Section25.5Connecting to zeta

Now, this looks just as hopeless as before. How is \(J\) going to help us calculate \(\pi\), if we can only calculate \(J\) in terms of \(\pi\) anyway?

Here is where Riemann “turns the Golden Key”, as Derbyshire puts it.

  • We will now use the Euler product for \(\zeta\) to connect \(\zeta\) to \(J\).
  • Then we will see how the zeros of \(\zeta\) give us an exact formula for \(J\).
  • Then we will finally plug \(J\) back into the Moebius-inverted formula for \(\pi\), giving an exact formula for \(\pi\)!

We can see above that this has the potential to be a very good approximation, even given that I did limited calculations here. The most interesting thing is the gentle waves you should see; this is quite different from the other types of approximations we had, and seems to have the potential to mimic the more abrupt nature of the actual \(\pi(x)\) function much better in the long run.

Subsection25.5.1Detailing the connections

So let's see what this is. First, let's connect \(J\) and \(\zeta\).

Recall the Euler product for \(\zeta\) again: \[\zeta(s)=\prod_{p}\frac{1}{1-p^{-s}}\]

The trick to getting information about primes out of this, as well as connecting to \(J\), is to take the logarithm of the whole thing. This will turn the product into a sum, something we can work with much more easily. \[\ln(\zeta(s))=\sum_{p}\ln\left(\frac{1}{1-p^{-s}}\right)=\sum_{p}-\ln\left(1-p^{-s}\right)\]

If we just had the fraction, we could use the geometric series to turn this into a sum (in fact, that is where it came from), but we got rid of it.

Question: So what can we do with \(-\ln()\) of some sum, not a product?

Answer: We can use its Taylor series! \[-\ln(1-x)=\sum_{k=1}^\infty \frac{x^k}{k}\]

Plug it in: \[\ln(\zeta(s))=\sum_{p}\sum_{k=1}^\infty \frac{(p^{-s})^k}{k}\]

Question: I don't see anything very useful here. Can I get anything good out of this?

Answer: Yes, in two big steps.

First, we rewrite \(\frac{(p^{-s})^k}{k}\) as an integral, so that we could add it up more easily.

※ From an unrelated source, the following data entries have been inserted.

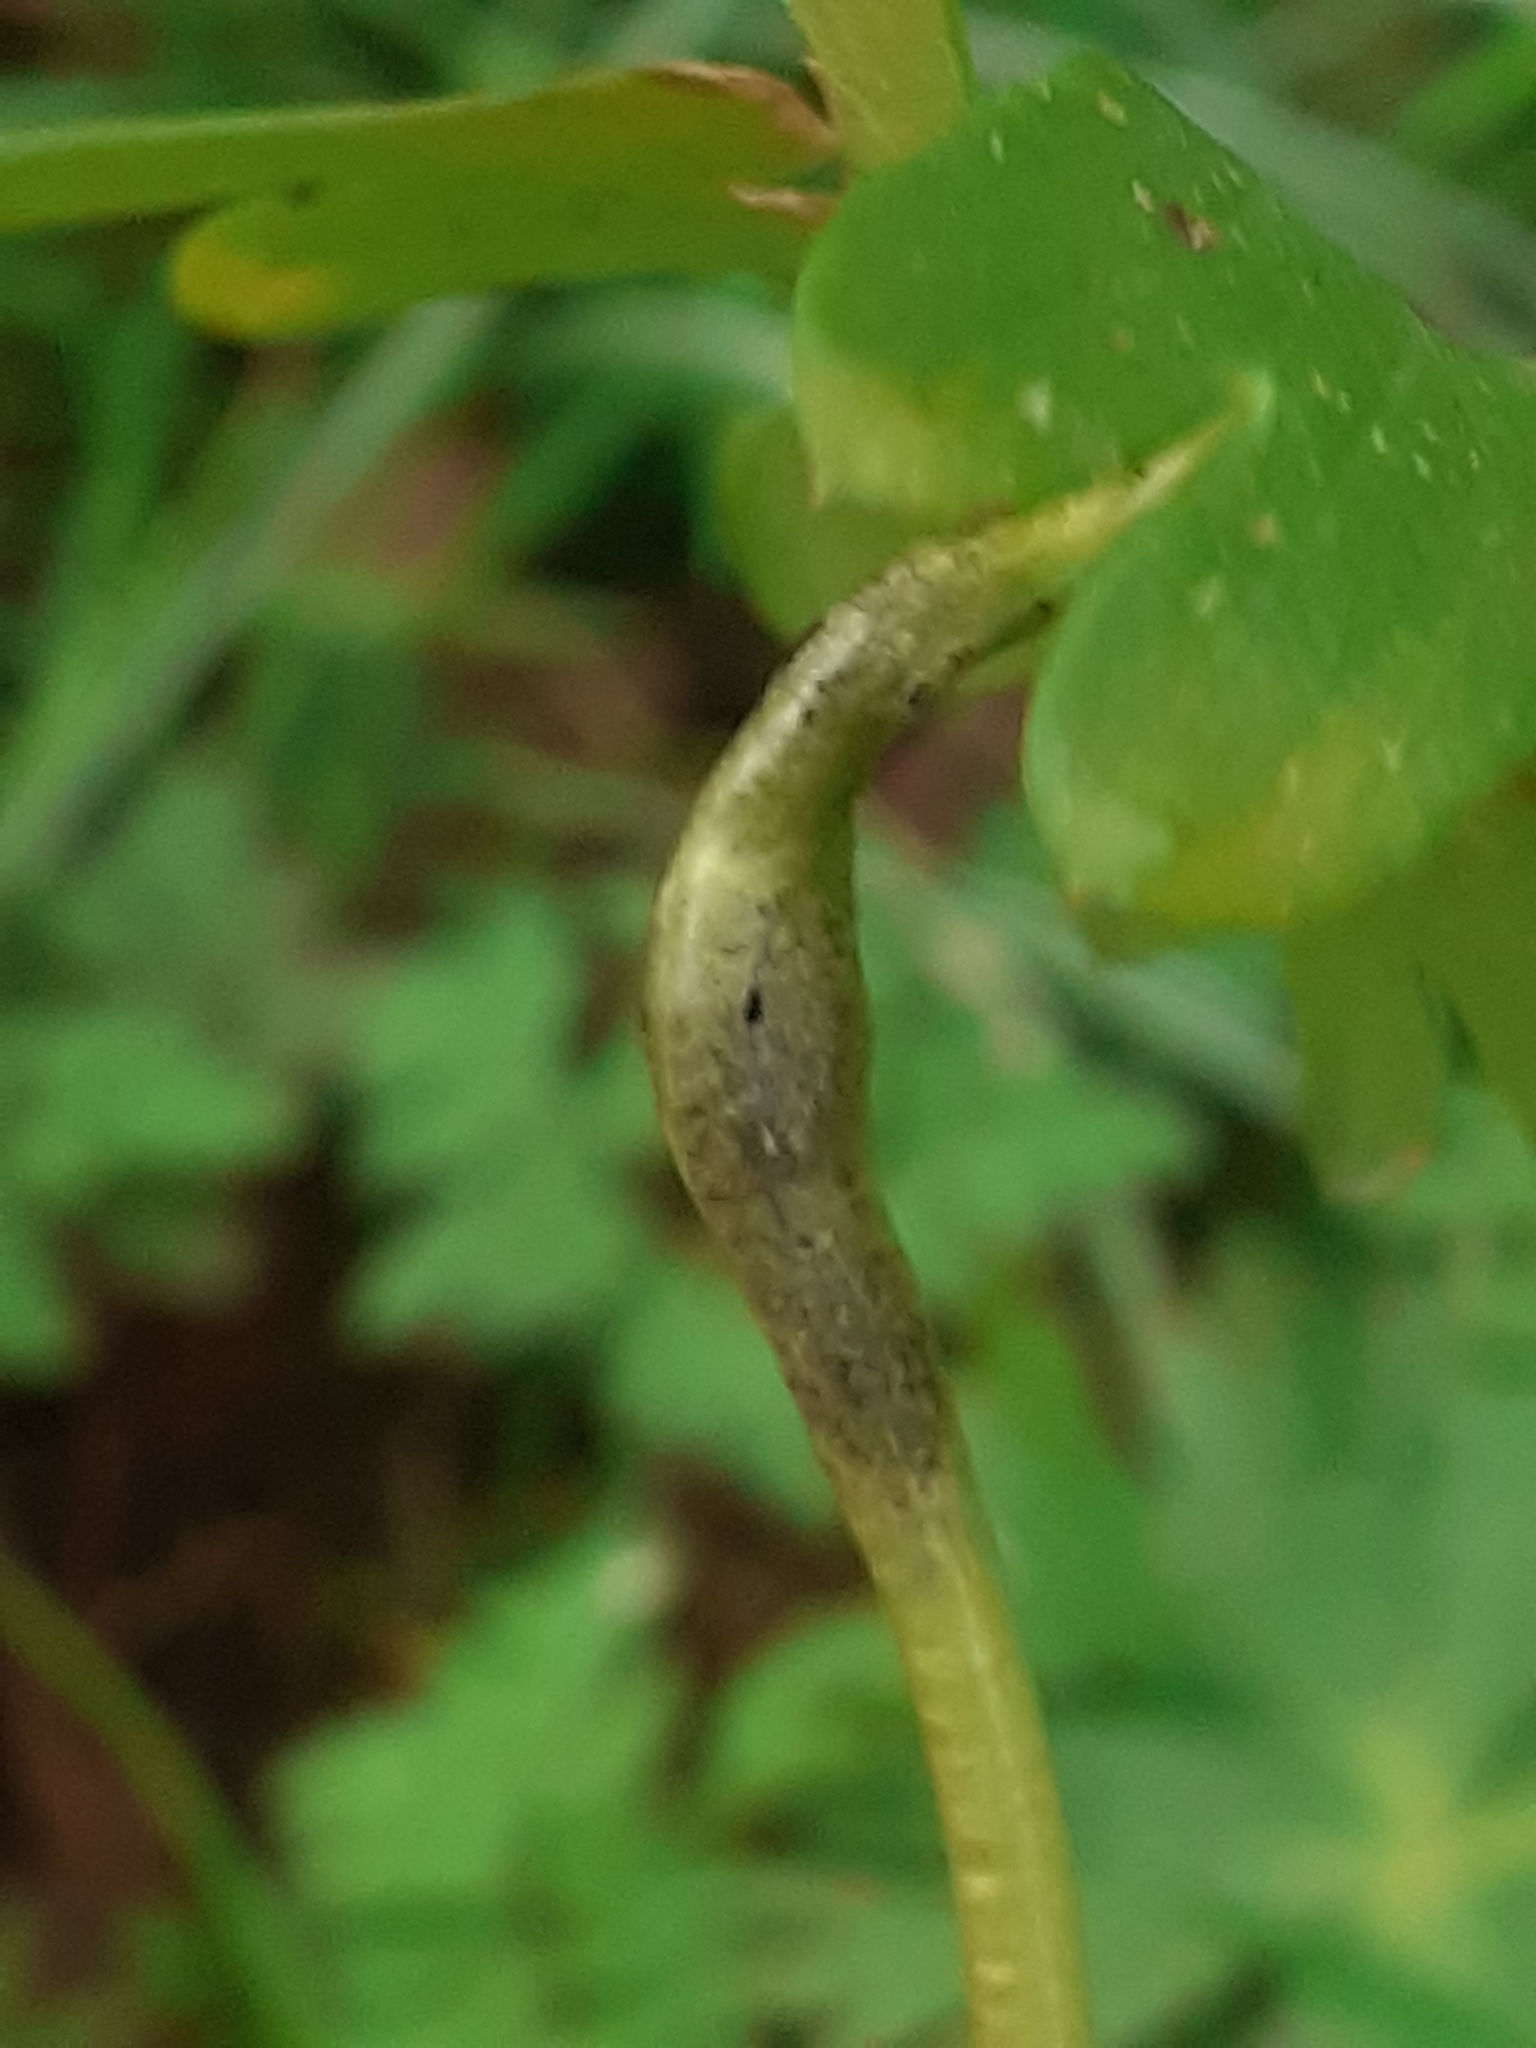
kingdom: Fungi
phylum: Basidiomycota
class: Ustilaginomycetes
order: Urocystidales
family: Urocystidaceae
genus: Urocystis
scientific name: Urocystis eranthidis
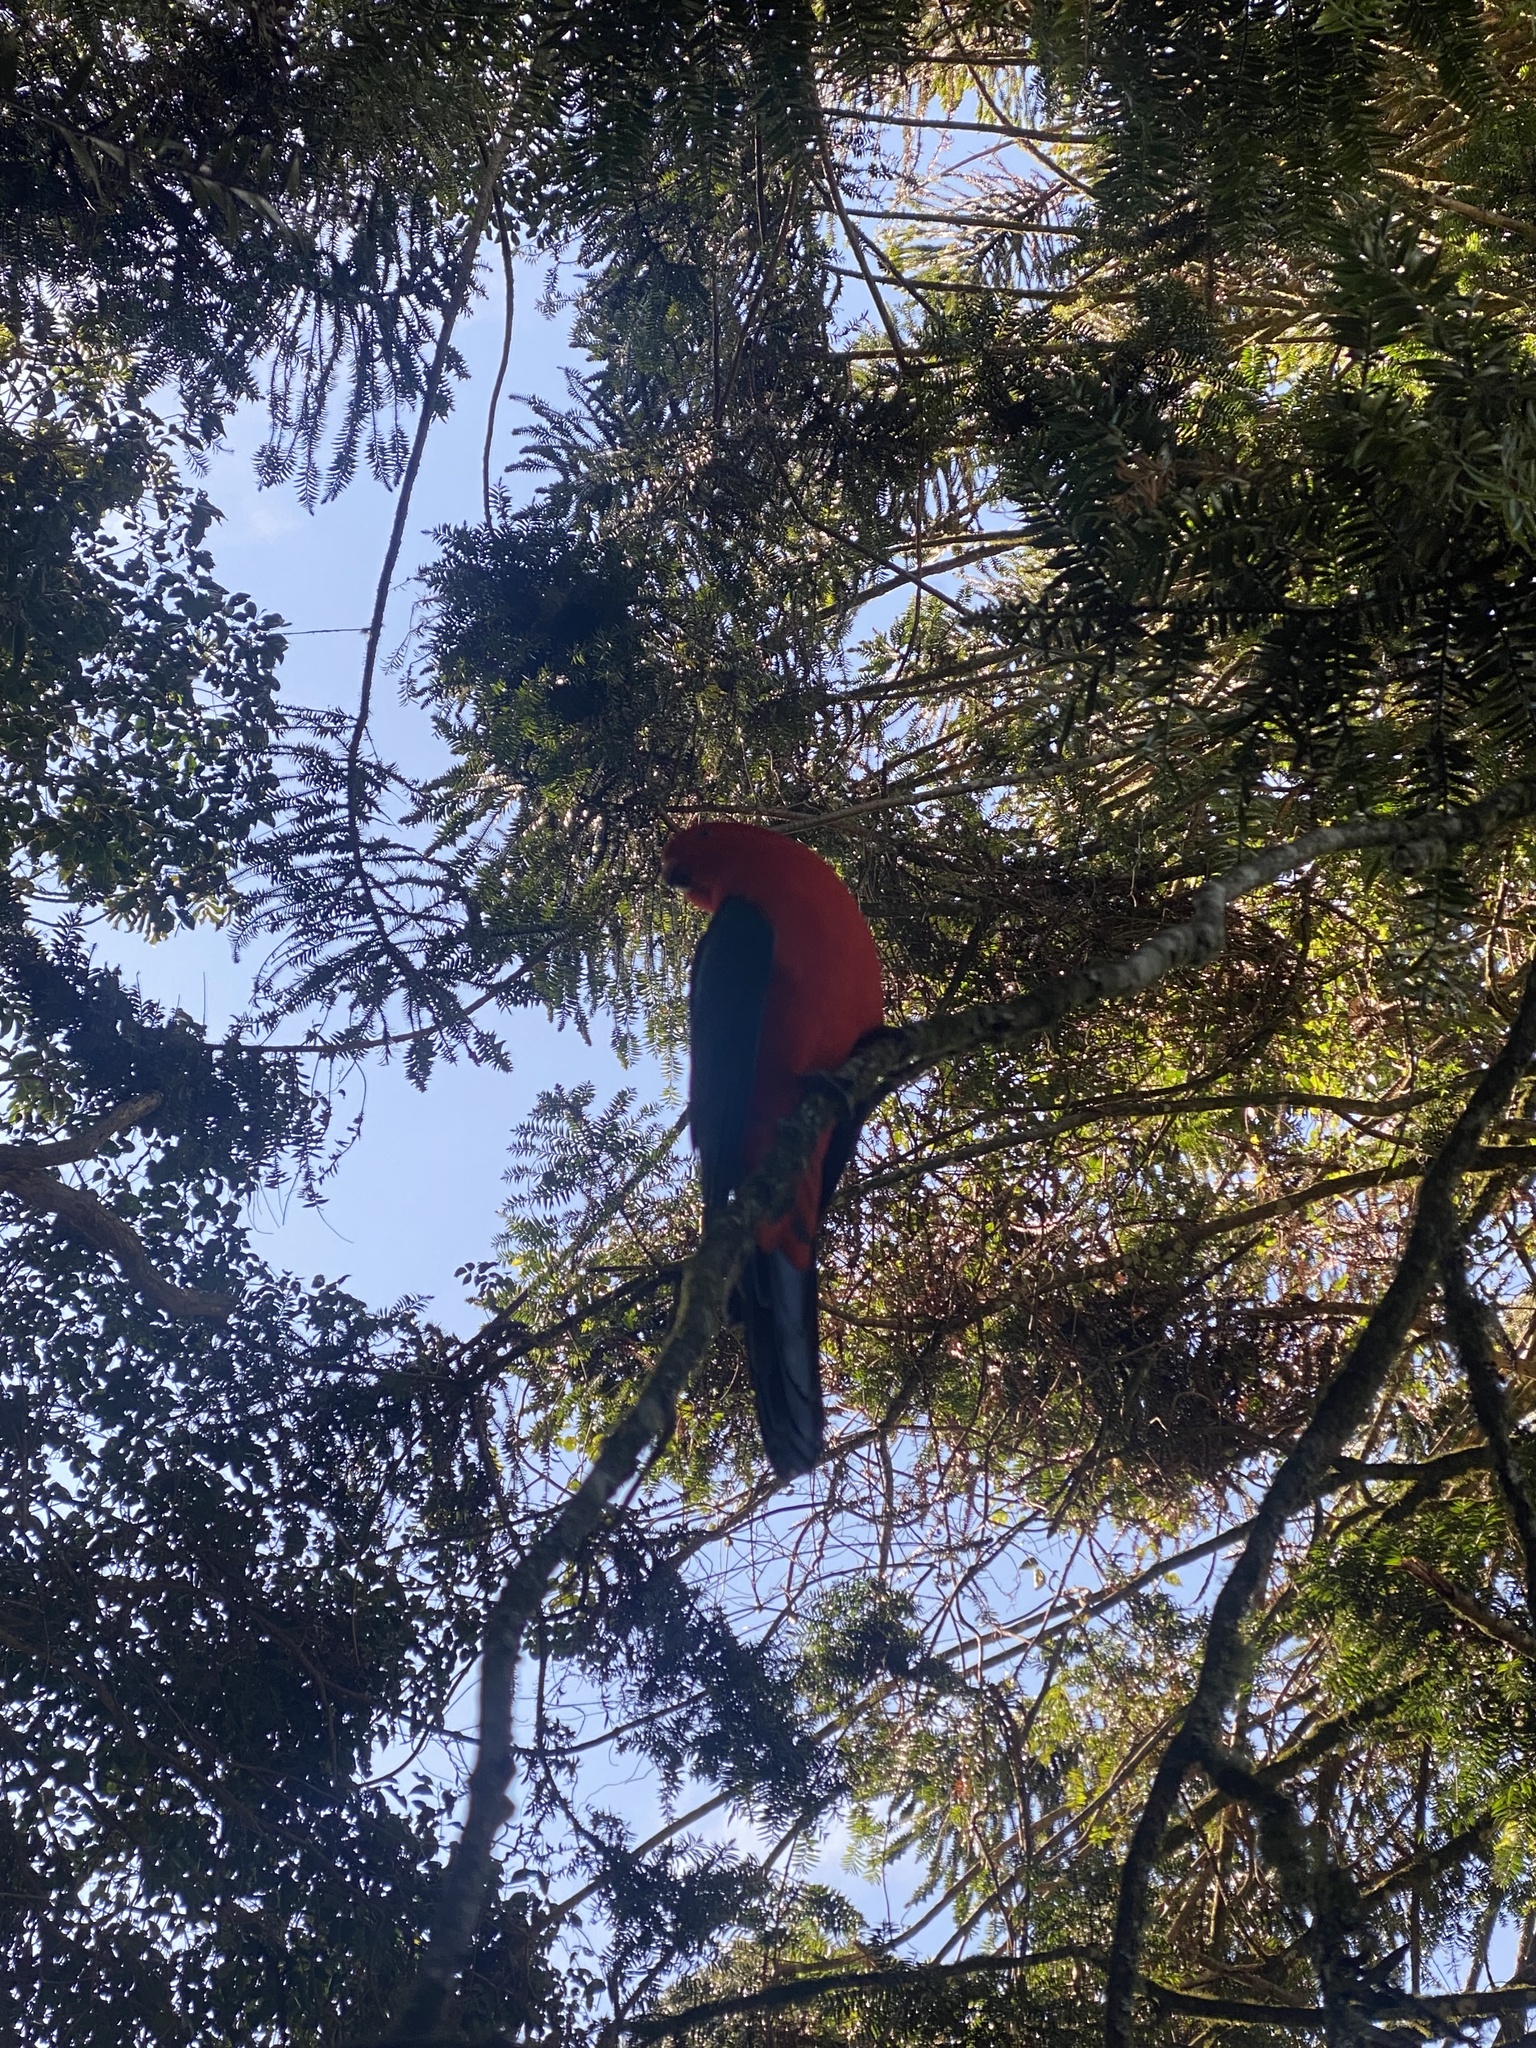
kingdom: Animalia
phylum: Chordata
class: Aves
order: Psittaciformes
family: Psittacidae
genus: Alisterus
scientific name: Alisterus scapularis
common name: Australian king parrot
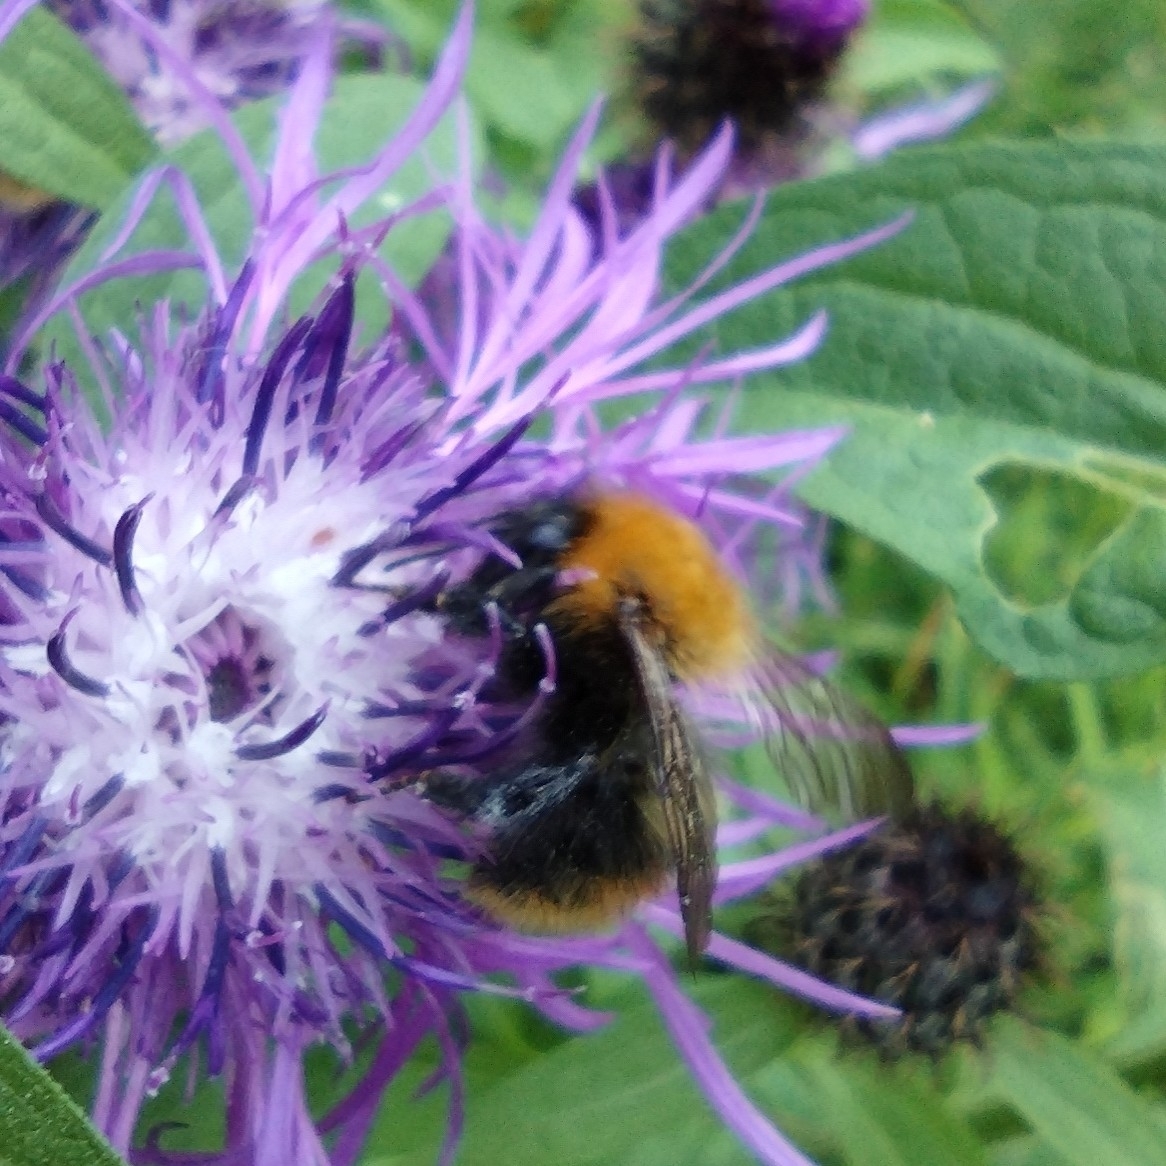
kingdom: Animalia
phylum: Arthropoda
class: Insecta
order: Hymenoptera
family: Apidae
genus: Bombus
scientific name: Bombus pascuorum
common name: Common carder bee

  • Standard Calculus II improper integral work shows that \[\frac{(p^{-s})^k}{k}=\frac{s}{k}\int_{p^k}^\infty x^{-s-1}dx\]
  • That means \[\ln(\zeta(s))=\sum_{p}\sum_{k=1}^\infty \frac{(p^{-s})^k}{k}=\sum_{p}\sum_{k=1}^\infty\frac{s}{k}\int_{p^k}^\infty x^{-s-1}dx=s\sum_{p}\sum_{k=1}^\infty\int_{p^k}^\infty \frac{1}{k}x^{-s-1}dx\]

Next, it would be nice to get this as one big integral. But of what function, and with what endpoints?

We could unify these integrals from \(p^k\) to \(\infty\) somewhat artificially, by writing \[\int_{p^k}^\infty \frac{1}{k}x^{-s-1}dx=\int_1^{p^k}\frac{1}{k}\cdot 0\cdot x^{-s-1}\; dx+\int_{p^k}^\infty \frac{1}{k}x^{-s-1}dx\] That would give an integral from \(1\) to \(\infty\), though it would be defined with a piecewise integrand.

What function would I get if I added up all those piecewise integrands?

  • Well, it would be a function which added \(\frac{1}{1}x^{-s-1}\) when \(x\) reached a prime \(p\); so it would include \[\pi(x)x^{-s-1}\ldots\]
  • It would add \(\frac{1}{2}x^{-s-1}\) when it reached a square of a prime \(p^2\), which is the same as adding it when \(\sqrt{x}\) hits a prime; so it would include \[\frac{1}{2}\pi(\sqrt{x})x^{-s-1}\ldots\]
  • And it adds \(\frac{1}{3}x^{-s-1}\) when \(x\) reaches a cube of a prime, which is when \(\sqrt[3]{x}\) hits a prime; and that which adds \[\frac{1}{3}\pi(\sqrt[3]{x})x^{-s-1}\]
In short, adding up all these piecewise integrands seems to give a big integrand \[\left(\pi(x)+\frac{1}{2}\pi(\sqrt{x})+\frac{1}{3}\pi(\sqrt[3]{x})+\cdots\right)x^{-s-1}\]

But this is \(J(x)\), of course (multiplied by \(x^{-s-1}\)). Hence \[\ln(\zeta(s))=s\sum_{p}\sum_{k=1}^\infty\int_{p^k}^\infty \frac{1}{k}x^{-s-1}dx=s\int_1^\infty J(x)x^{-s-1}dx\] This completes our connection of \(\zeta\) and \(J\).